The birds have come through the worst of the winter, and have started preparations for spring themselves.
Cold tolerant flowers can be found in more protected places, while lichens and mushrooms cling to their supports.
Life is everywhere engaged in its various cycles, living, breathing, returning to earth, even as the winter darkness still reigns in our part of the world.
As the our new day unfolds, we wish our readers a pleasant last day of February, good food and the warmth of family and friends.

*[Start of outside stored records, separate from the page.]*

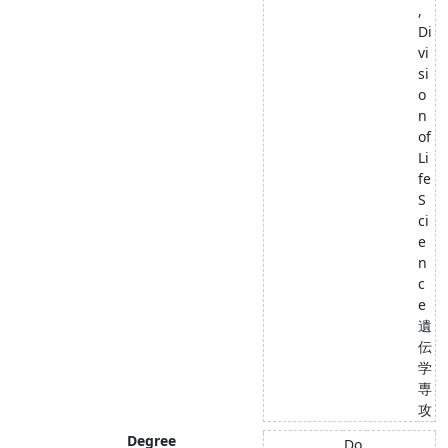
,
Di
vi
si
o
n
of
Li
fe
S
ci
e
n
c
e
遺
伝
学
専
攻
Degree
Do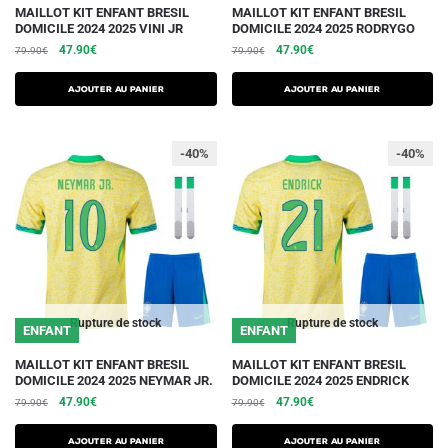
Ce
Ce
MAILLOT KIT ENFANT BRESIL
MAILLOT KIT ENFANT BRESIL
DOMICILE 2024 2025 VINI JR
DOMICILE 2024 2025 RODRYGO
produit
produit
Le
Le
Le
Le
47.90
€
47.90
€
79.90
€
79.90
€
a
a
prix
prix
prix
prix
plusieurs
plusieurs
initial
actuel
initial
actuel
AJOUTER AU PANIER
AJOUTER AU PANIER
variations.
était :
est :
variations.
était :
est :
79.90€.
47.90€.
79.90€.
47.90€.
Les
Les
-40%
-40%
options
options
peuvent
peuvent
être
être
choisies
choisies
sur
sur
la
la
page
page
du
du
Rupture de stock
Rupture de stock
ENFANT
ENFANT
produit
produit
Ce
Ce
MAILLOT KIT ENFANT BRESIL
MAILLOT KIT ENFANT BRESIL
DOMICILE 2024 2025 NEYMAR JR.
DOMICILE 2024 2025 ENDRICK
produit
produit
Le
Le
Le
Le
47.90
€
47.90
€
79.90
€
79.90
€
a
a
prix
prix
prix
prix
plusieurs
plusieurs
initial
actuel
initial
actuel
AJOUTER AU PANIER
AJOUTER AU PANIER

– Mr. Lucio, Resident Feline Correspondent reporting from Salmon Brook Farms
Thank you Mr. Lucio!
Music news (schedule posted on the Performance Schedule page
The new year is already flying by! I am still working on projects which are long overdue. Until I can post some of that work, The Orchard, our distributor, has placed some of our music from the Keepsake CD on YouTube. Anyone wishing to see the entire track listing and stories behind the songs should visit my personal page under MUSIC in the menu at the top of this post. Depending on what country you live in, the music placed on YouTube by The Orchard may be blocked. Readers can also access some songs from the CD via the old IUMA archive site. See https://archive.org/details/iuma-lavinia_ross
In the meantime, in your area, wherever you may be, please do all you can to help keep your own local music alive. Go out and see someone you don’t know, host a house concert, download songs or buy CDs. Or even just stop for a minute to hear someone at a Farmers’ Market. Live, local musicians provide a wealth of talent most people will never hear about in this age of iPods, Internet and TV.